Sex and the City Season 3 Episode 8: "The Big Time" Quotes
Carrie: Ladies, I'm not tampax central. Put on list, buy tampons.
Charlotte: Well, I have them at home, but they won't fit in my Kate suede purse.
Miranda : Kate, must have a tiny vagina.
Charlotte: I'm in love with him.
Miranda: Your not in love with him, your in love with the very expensive watch he gave you.
Big: That's some outfit kid.
Carrie: Oh, really, you think? Well, if you like this one, you'd love the one being held hostage on seventy-fourth and Lex.
Big: What was that back there?
Carrie: I don't know.
Big: Can't we have a conversation anymore?
Carrie: I don't know, can we?
Big: Around Brooklyn, there's going to be a mutiny. Pass it on.
Carrie: That's a spiffy opener.
Big: I try.
Apparently, one woman's titantic is another woman's love boat.
Carrie
Big and I trapped together on a boat without dates, and we were two miles off shore and there was no way off. Children and women with emotional baggage first.
Carrie
Trey: It was fate, if my mother didn't give me such bad gifts, this wonderful gift would have never come into my life.
Charlotte: Aw!
a baby is crying next to them
Miranda: Since when did it became appropriate to bring babies in restaurants?
Steve: Aw, come on, his cute.
Miranda: God, invented babysitters for a reason.
Miranda: Well, I for one can't wait for menopause. Do you realise how free it would be not to have or periods.
Charlotte: Oh, I can't wait till flow stops coming to town.
Samantha: No one calls it flow.
Miranda: I think my grandmother did.
Charlotte: Oh, my God!
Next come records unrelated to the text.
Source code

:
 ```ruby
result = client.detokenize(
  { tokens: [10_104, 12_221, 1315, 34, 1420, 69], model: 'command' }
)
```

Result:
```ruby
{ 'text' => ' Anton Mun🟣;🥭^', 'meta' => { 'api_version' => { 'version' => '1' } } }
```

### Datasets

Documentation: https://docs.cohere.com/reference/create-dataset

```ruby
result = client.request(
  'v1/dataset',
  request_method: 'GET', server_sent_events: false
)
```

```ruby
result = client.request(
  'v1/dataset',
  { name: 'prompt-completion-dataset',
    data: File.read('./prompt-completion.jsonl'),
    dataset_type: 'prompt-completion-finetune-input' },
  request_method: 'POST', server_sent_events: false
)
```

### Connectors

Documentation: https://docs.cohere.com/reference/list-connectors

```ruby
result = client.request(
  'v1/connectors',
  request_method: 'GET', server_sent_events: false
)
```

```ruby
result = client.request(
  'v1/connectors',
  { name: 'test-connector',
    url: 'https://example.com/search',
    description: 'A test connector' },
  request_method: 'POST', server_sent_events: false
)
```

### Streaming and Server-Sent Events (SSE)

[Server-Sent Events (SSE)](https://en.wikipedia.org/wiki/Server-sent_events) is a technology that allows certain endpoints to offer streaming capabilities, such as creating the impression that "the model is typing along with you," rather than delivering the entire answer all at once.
Vagina Weights.
Samantha: Honey, my vagina waits for no man.
Charlotte: Listen to this, sometime in ten years before menopause, you may experience symptoms including all month pms, fluid retention, insomnia, depression, hot flashes or irregular periods.
Carrie: On the plus side, people start to give up their seats for you on the bus.
Samantha: This is a catalog for pre-menopausal women.
Miranda: New Transitions, nice name.
Samantha: Why don't they call it what it is? J Crew for women who are drying up, and FYI, I'm not in transition, I'm happening.